On October 3, 1863, following a Union Army victory at Gettysburg, President Abraham Lincoln announced to “the whole American people…in every part of the United States… and also those who are at sea and those who are sojourning in foreign lands” that a national holiday would be observed on Thursday November 26, 1863, as a day of thanksgiving and praise to the Almighty. Lincoln’s proclamation, which was actually written by Secretary of State William Seward, also provided that the fourth Thursday of every November thereafter would be considered an official U.S. holiday of Thanksgiving.
Prior to this, thanksgiving observances had been sporadically celebrated. Each region, mainly in New England and other northern states, scheduled its own holiday at different times, as a day of feasting and merriment after the autumnal harvests. In October 1863 the Civil War was in full swing, of course, but sectionalism between North and South had arisen decades earlier. Since 1846, one woman had been tireless at petitioning presidents to declare a nation-wide day of thanksgiving as an American custom and unifying measure. Her name was Sarah Josepha Hale, and she was the editor of the popular and influential magazine Godey's Lady's Book. Her letters to successive presidents went ignored all those years, until Lincoln responded to Hale’s letter dated September 28, 1863. Mrs. Hale probably deserves much of the credit for the holiday we observe today, and the bountiful meal that is traditionally part of it. Her idea of an ideal feast included our familiar roast turkey with a wide variety of side dishes—including a chicken pie, which has disappeared from modern menus.

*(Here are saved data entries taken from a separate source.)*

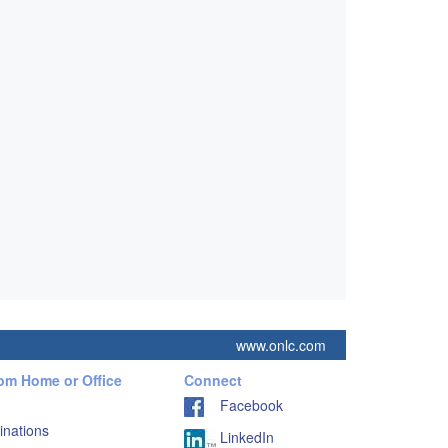
www.onlc.com
rom Home or Office
Connect
Facebook
inations
LinkedIn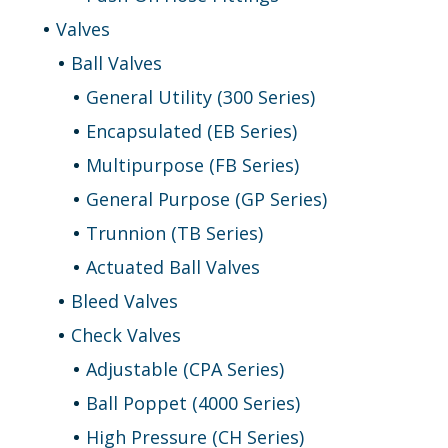
Valves
Ball Valves
General Utility (300 Series)
Encapsulated (EB Series)
Multipurpose (FB Series)
General Purpose (GP Series)
Trunnion (TB Series)
Actuated Ball Valves
Bleed Valves
Check Valves
Adjustable (CPA Series)
Ball Poppet (4000 Series)
High Pressure (CH Series)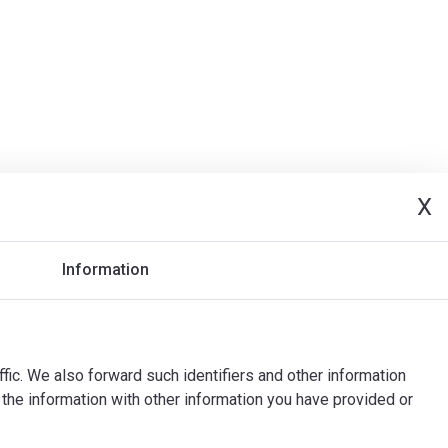
X
Information
ffic. We also forward such identifiers and other information
the information with other information you have provided or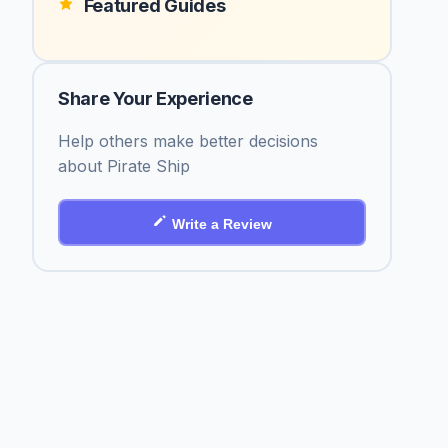
Featured Guides
Share Your Experience
Help others make better decisions
about Pirate Ship
Write a Review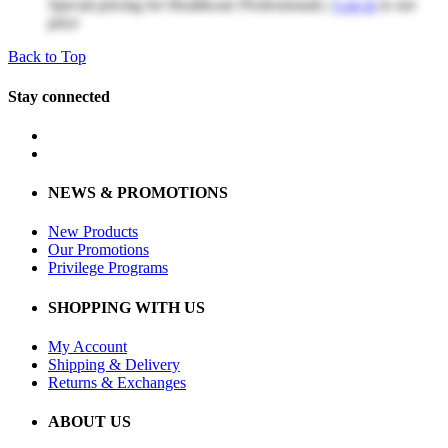
Special pricing for Healthcare Professionals |
Log in
to see
price
Back to Top
Stay connected
NEWS & PROMOTIONS
New Products
Our Promotions
Privilege Programs
SHOPPING WITH US
My Account
Shipping & Delivery
Returns & Exchanges
ABOUT US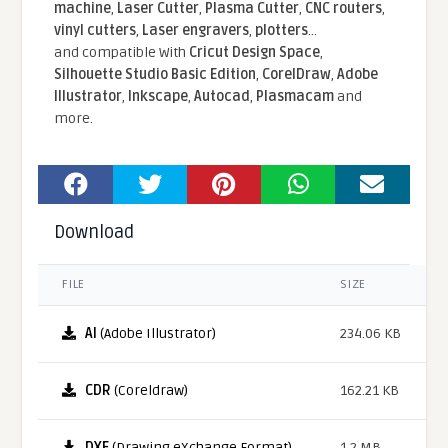
machine
,
Laser Cutter
,
Plasma Cutter
,
CNC routers
,
vinyl cutters
,
Laser engravers
,
plotters
...
and compatible With
Cricut Design Space
,
Silhouette Studio Basic Edition
,
CorelDraw
,
Adobe
Illustrator
,
Inkscape
,
Autocad
,
Plasmacam
and
more.
Download
FILE
SIZE
AI
(Adobe Illustrator)
234.06 KB
CDR
(Coreldraw)
162.21 KB
DXF
(Drawing eXchange Format)
1.2 MB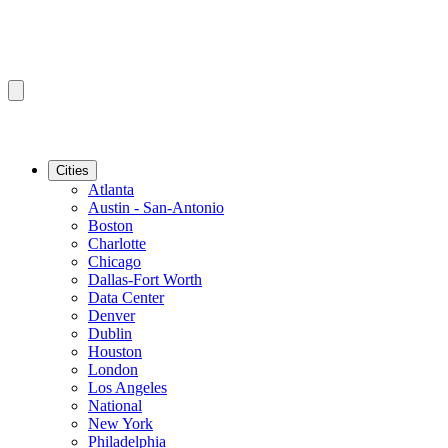
Cities
Atlanta
Austin - San-Antonio
Boston
Charlotte
Chicago
Dallas-Fort Worth
Data Center
Denver
Dublin
Houston
London
Los Angeles
National
New York
Philadelphia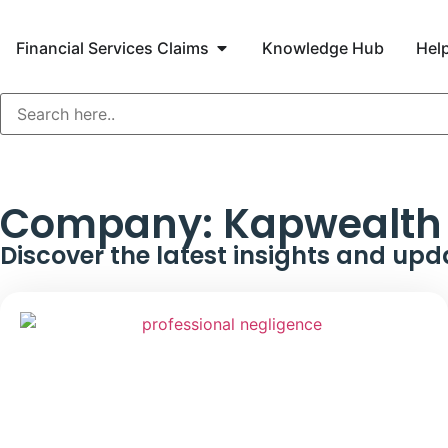
Financial Services Claims
Knowledge Hub
Help
Company:
Kapwealth 
Discover the latest insights and upd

However, the concept of a national Thanksgiving Day did not originate with Sarah Hale. During the American Revolution, the Continental Congress issued several proclamations declaring days of thanks for military victories. George Washington was the first president to proclaim a day of thanksgiving, issuing his request on October 3, 1789, exactly 74 years before Lincoln's, although afterward a holiday feast day was left to the discretion of individual state governors. California, ceded to the United States by Mexico in 1848, was not yet a state in 1849 when military governor General Bennett Riley proclaimed a day of Thanksgiving that November, during the turbulence of the Gold Rush.